Brève réflexion sur le mensonge


Par Jean-Luc Baslé – Le 9 juin 2020

Hana Kimura

Une société qui vit dans le mensonge se désagrège dans le temps. Le mensonge est consubstantiel à l’homme. Mais, il ne peut être la règle. Il doit être l’exception. Généralisé, il devient propagande. Qui ment ? L’État, les médias, les universités, les entreprises, les associations, en bref : tout le monde. Pourquoi mentir ? Pour obtenir un avantage indu, éviter une sanction, défendre sa réputation, etc. Nous mentons pour toute sorte de raisons, bonnes et mauvaises. Car le mensonge est parfois utile. Jadis, on parlait de « pieux mensonges » pour en souligner l’utilité dans certaines circonstances, avec un brin d’hypocrisie. Ces derniers temps, à la manière de la calomnie dans l’œuvre de Beaumarchais, le mensonge, de petit vent rasant la terre, a enflé et avancé. Rien ne l’arrête désormais et, sous cette arme redoutable, la vérité est tombée, terrassée. Le mensonge est devenu la règle.

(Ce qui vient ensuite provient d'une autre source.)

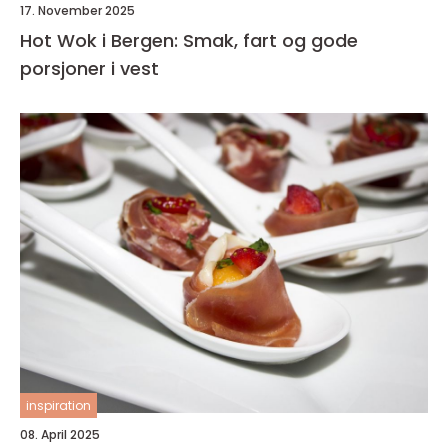
17. November 2025
Hot Wok i Bergen: Smak, fart og gode
porsjoner i vest
inspiration
08. April 2025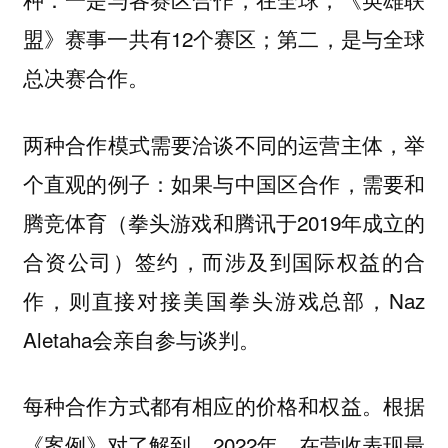
盟》赛事一共有12个赛区；第二，是与全球
总决赛合作。
两种合作模式需要洽谈不同的运营主体，举
个直观的例子：如果与中国区合作，需要和
腾竞体育（拳头游戏和腾讯于2019年成立的
合资公司）签约，而涉及到国际权益的合
作，则直接对接美国拳头游戏总部，Naz
Aletaha会亲自参与谈判。
每种合作方式都有相应的价格和权益。根据
《案例》对了解到，2022年，在营收表现最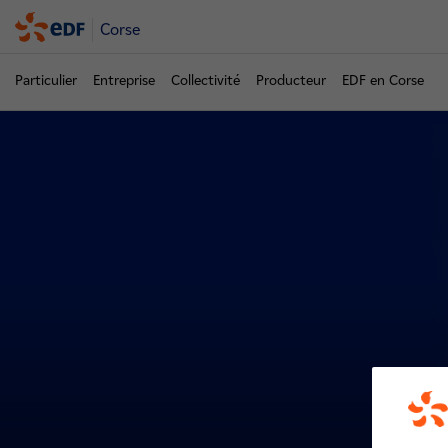
Corse
Particulier
Entreprise
Collectivité
Producteur
EDF en Corse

Le mensonge d’État est le plus gros, le plus cynique et le plus dangereux. Il peut tuer des millions d’hommes, comme en Union soviétique, en Chine et en Europe. La France y a eu aussi recours avec des conséquences, fort heureusement, moins désastreuses. Elle en appelle alors à la raison d’état. Qui peut s’opposer à la raison d’état, à la défense de la patrie ? Personne. Un homme aussi intègre que Charles De Gaulle y a eu recours. Mais voilà, cette raison d’état est une notion indéfinie, élastique, malléable à souhait. Entre de mauvaises mains, elle invite le malheur qui subrepticement s’installe.

Dans ce maelstrom qu’est notre société, les médias ont emboîté le pas à l’État. Le quatrième pouvoir devient ainsi complice. Alors qu’il s’est battu au cours des siècles pour maintenir son indépendance, ce pouvoir, ou tout au moins une partie de ce pouvoir, s’est progressivement rallié à l’État, ces dernières décennies. Il s’est installé dans le mensonge ce qui rend difficile la compréhension de notre monde. Les évènements récents en attestent. La pandémie du coronavirus en est un exemple. Et malheur à qui décrit sa vérité. Il est isolé, ostracisé, accusé de complotisme, voire de populisme. Les prudents s’autocensurent.

Les gens mentent aussi. Internet leur a donné une plateforme inespérée pour exprimer leurs frustrations et leur colère, avec parfois des conséquences désastreuses comme le suicide de cette jeune actrice japonaise, Hana Kimura. Ces excès qui doivent être sanctionnés, ne peuvent être instrumentalisés pour justifier l’instauration de la censure – le corollaire de la propagande.

Le mensonge ne voyage pas seul. Il emmène avec lui la méfiance, le soupçon, la fraude, la prévarication et la mort. C’est pourquoi le huitième commandement du Décalogue, hérité du Code d’Hammurabi, enjoint de ne point mentir. Ainsi, aussi loin que l’on puisse remonter dans le temps, l’homme a reconnu la nocivité du mensonge. Il ne peut être un mode de gouvernement. En l’oubliant, nos sociétés occidentales se condamnent.

Jean-Luc Baslé

Ancien directeur de Citigroup New York, auteur de L’Euro survivra-t-il ? (2016) et du livre Le système monétaire international : Défis et perspectives, (1982).